On one hand, the Air is the result of a relentless, comprehensive focus on energy efficiency, spearheaded by CEO and CTO Peter Rawlinson. And on the other hand, it’s been designed to be free of the design constraints of internal-combustion vehicles—and what design VP Derek Jenkins has termed the “legacy thinking” of long hoods and wasted space in the name of establishing performance credentials.
Lucid Wednesday got a step closer to showing how it all fits together. It revealed a series of details about the battery pack, drivetrain, and platform that provide a testament to that efficiency in energy and design.
Lucid Air body structure and battery pack
For one, the Air’s expected EPA range of up to 517 miles is all the more impressive given the announced battery capacity of 113 kwh—suggesting a significant efficiency advantage over the Tesla Model S.

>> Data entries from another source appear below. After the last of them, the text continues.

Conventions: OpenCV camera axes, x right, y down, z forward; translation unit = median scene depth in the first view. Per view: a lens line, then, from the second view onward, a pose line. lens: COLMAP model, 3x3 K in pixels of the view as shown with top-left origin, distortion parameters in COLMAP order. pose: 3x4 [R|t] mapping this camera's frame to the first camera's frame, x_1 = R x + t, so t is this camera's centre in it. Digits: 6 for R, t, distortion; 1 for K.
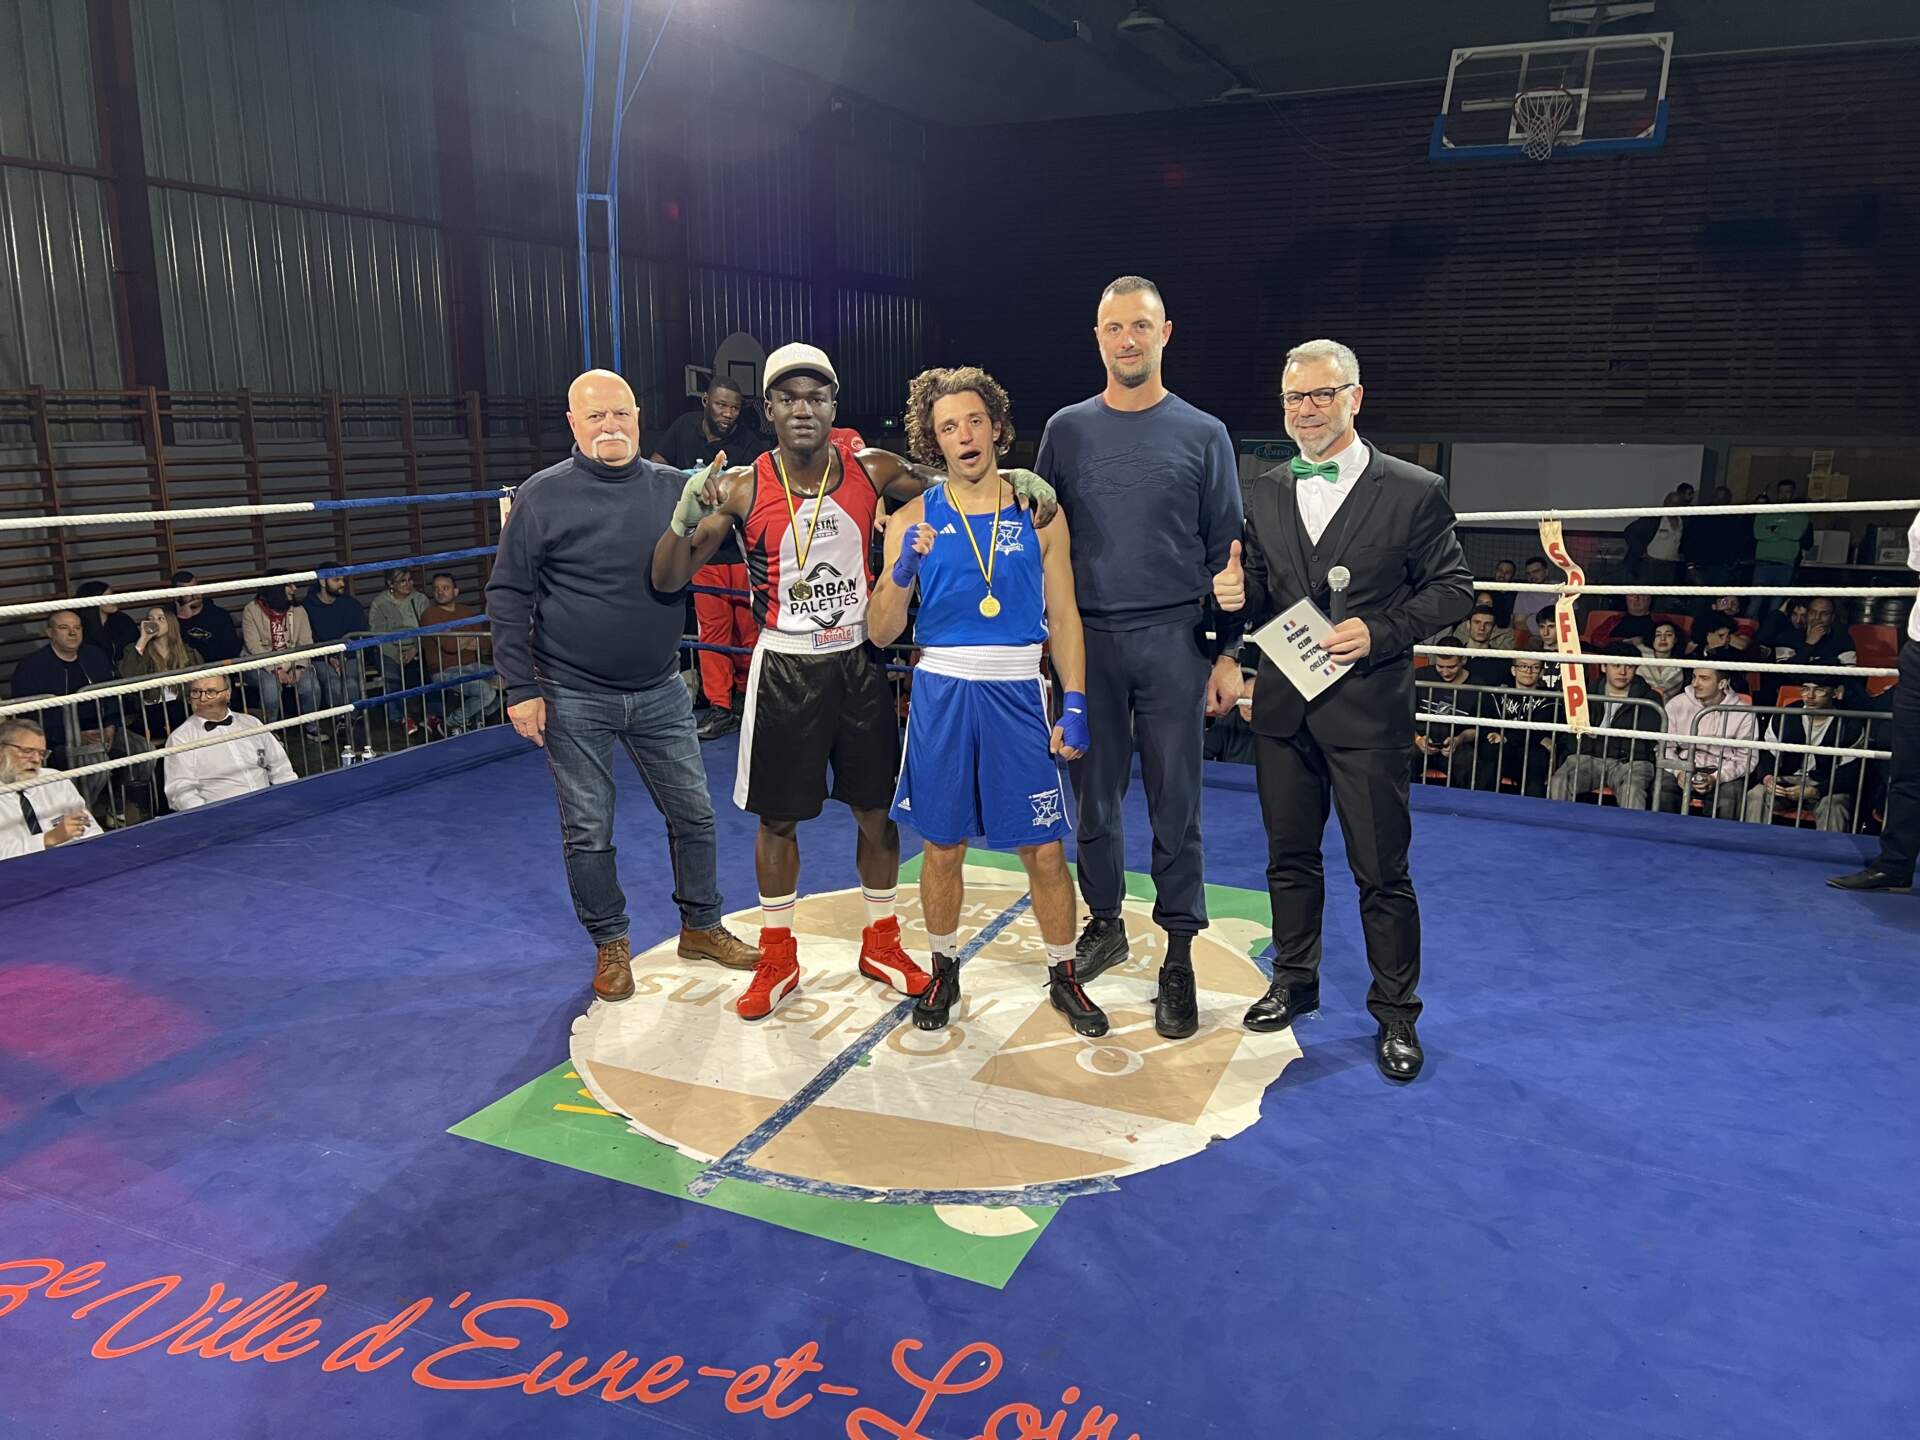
lens RADIAL K [[1446.8, 0, 969.5], [0, 1446.8, 716.8], [0, 0, 1]] dist [0.062526, -0.065517]
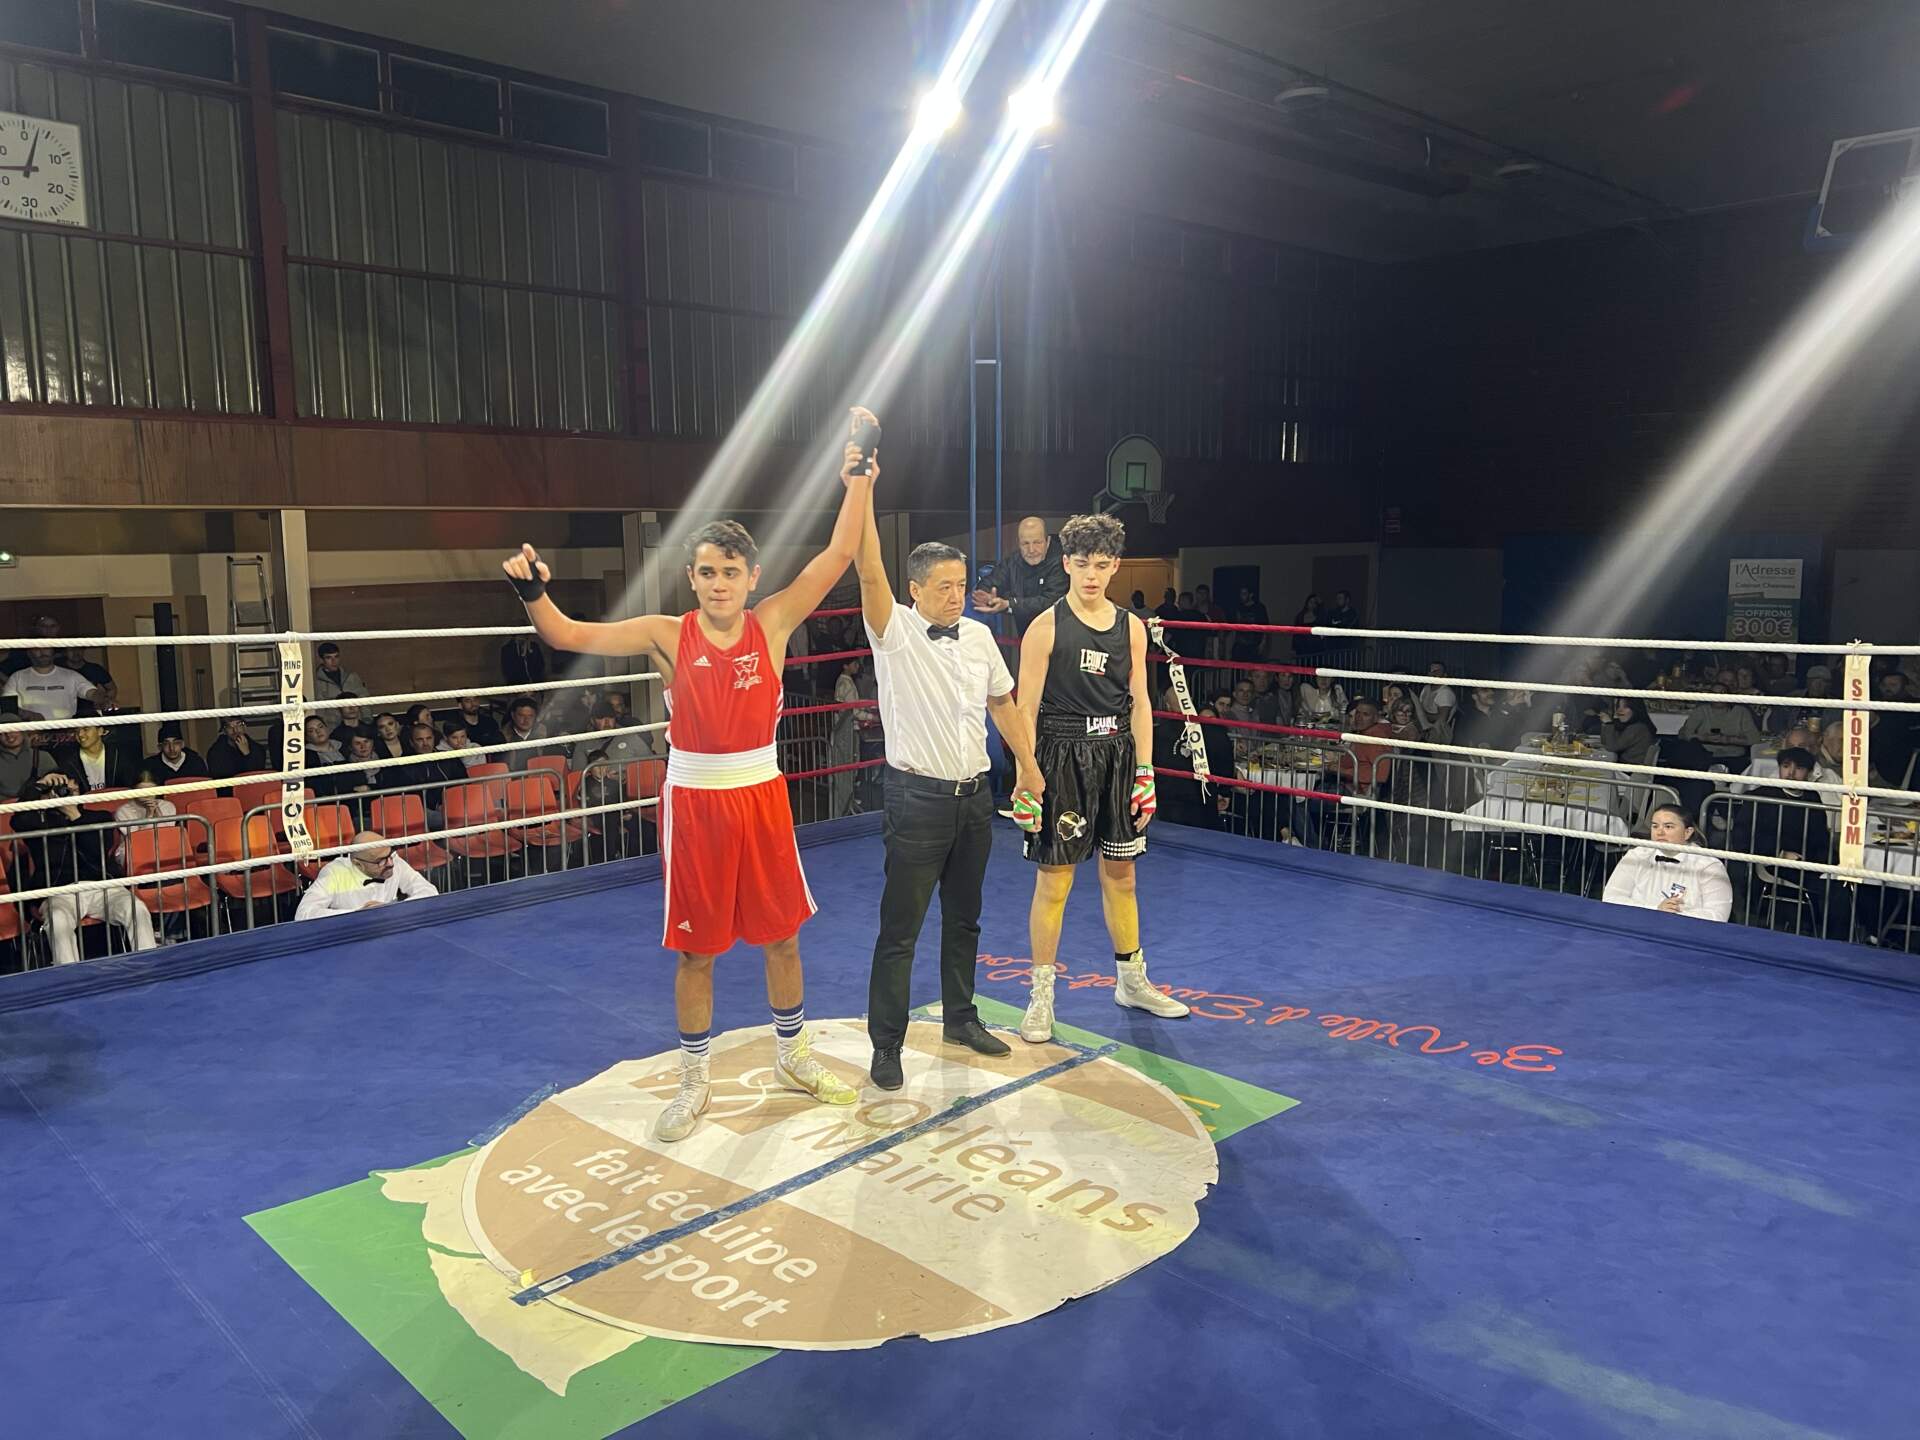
lens RADIAL K [[1446.8, 0, 963.2], [0, 1446.8, 700.5], [0, 0, 1]] dist [0.062526, -0.065517]
pose [[-0.936353, -0.039506, 0.348830, -0.372648], [0.078054, 0.945348, 0.316582, -0.343150], [-0.342273, 0.323660, -0.882096, 1.534406]]
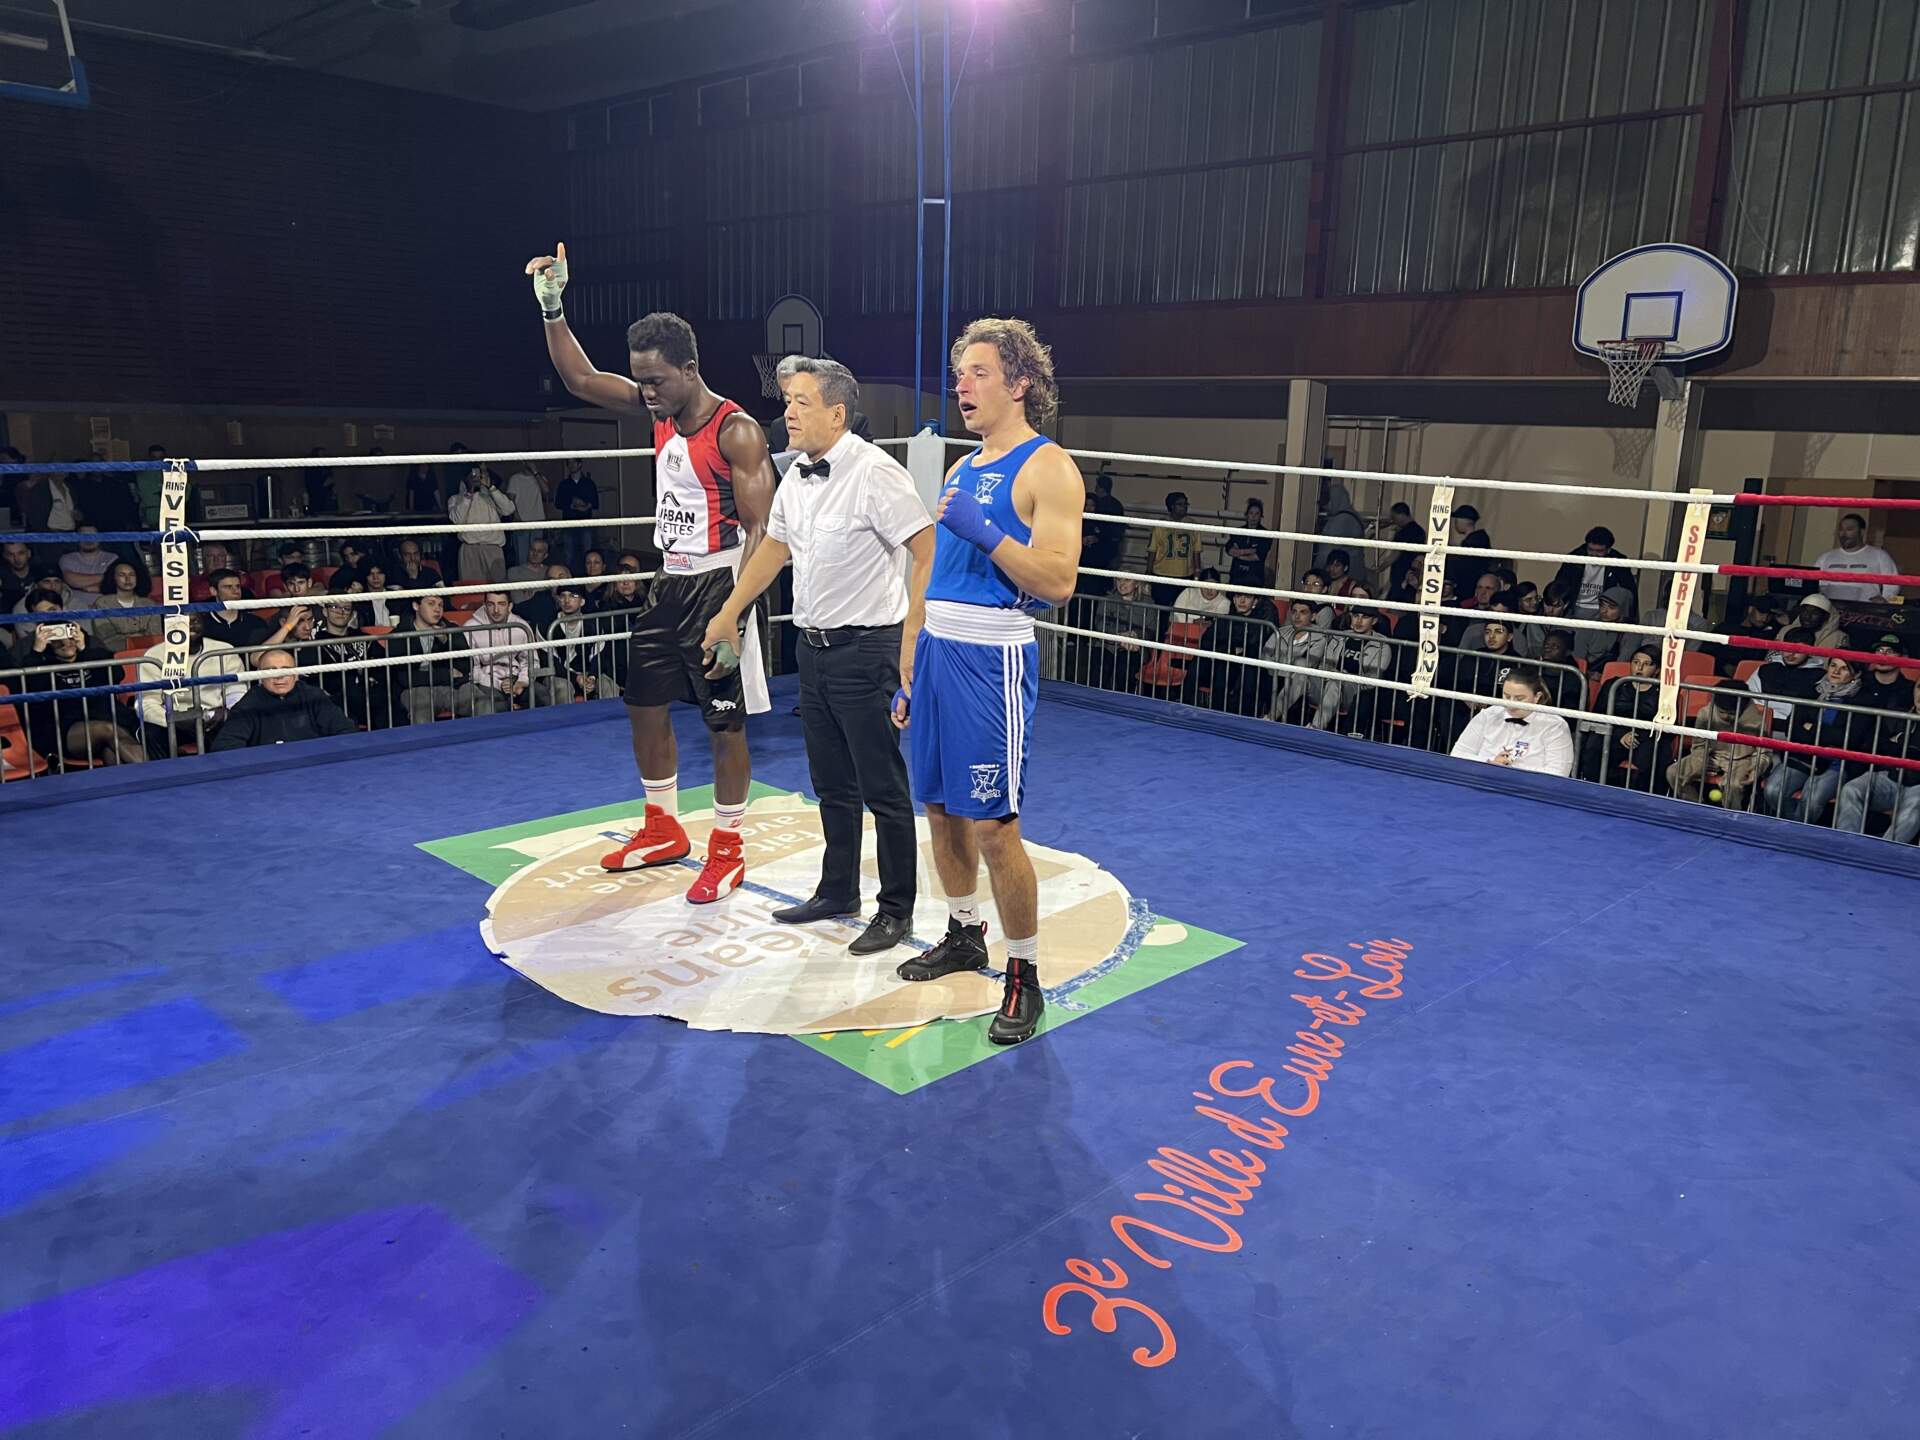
lens RADIAL K [[1446.8, 0, 952.5], [0, 1446.8, 707.8], [0, 0, 1]] dist [0.062526, -0.065517]
pose [[0.326050, -0.191808, 0.925689, -0.878839], [0.177958, 0.974147, 0.139168, -0.074310], [-0.928452, 0.119358, 0.351755, 0.431483]]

While the Air follows a skateboard layout, Lucid says that the battery pack isn’t a brick; it’s shaped around maximizing space. Likewise, it’s capitalized on what it calls the “miniaturization” of the drivetrain and battery pack.
Rawlinson earlier this month explained that the company’s unified, liquid-cooled motor-transmission unit saves a lot of space and incorporates both liquid core cooling and “a breakthrough on the electromagnetism side” that helps boost efficiency.
Lucid previously announced that the battery pack will be filled with 2170-format cylindrical cells—the same size as what's used in the Tesla Model 3 and Model Y—sourced from LG Chem.
Lucid Air
The frunk in the Air has a capacity of 280 liters (9.9 cubic feet), which Lucid says is the largest frunk ever offered in a production EV—far larger than the current leaders in both the car and SUV class. In all, the Air offers 739 liters (26.1 cubic feet), which pegs the rear trunk at more than 16 cubic feet.
Lucid’s plan is to take this “smart range” approach behind the Air—improving range through efficiency rather than by piling in more battery cells—and extend it to future models that will “achieve competitive range from proportionately smaller battery packs, thereby saving cost, weight, and space.”
The improvement through this whole-vehicle efficiency approach is more than just a few percent, Lucid teases. It will release more about that with the sedan’s debut on September 9—including specs, pricing, configurations, and a look at the production version’s design details.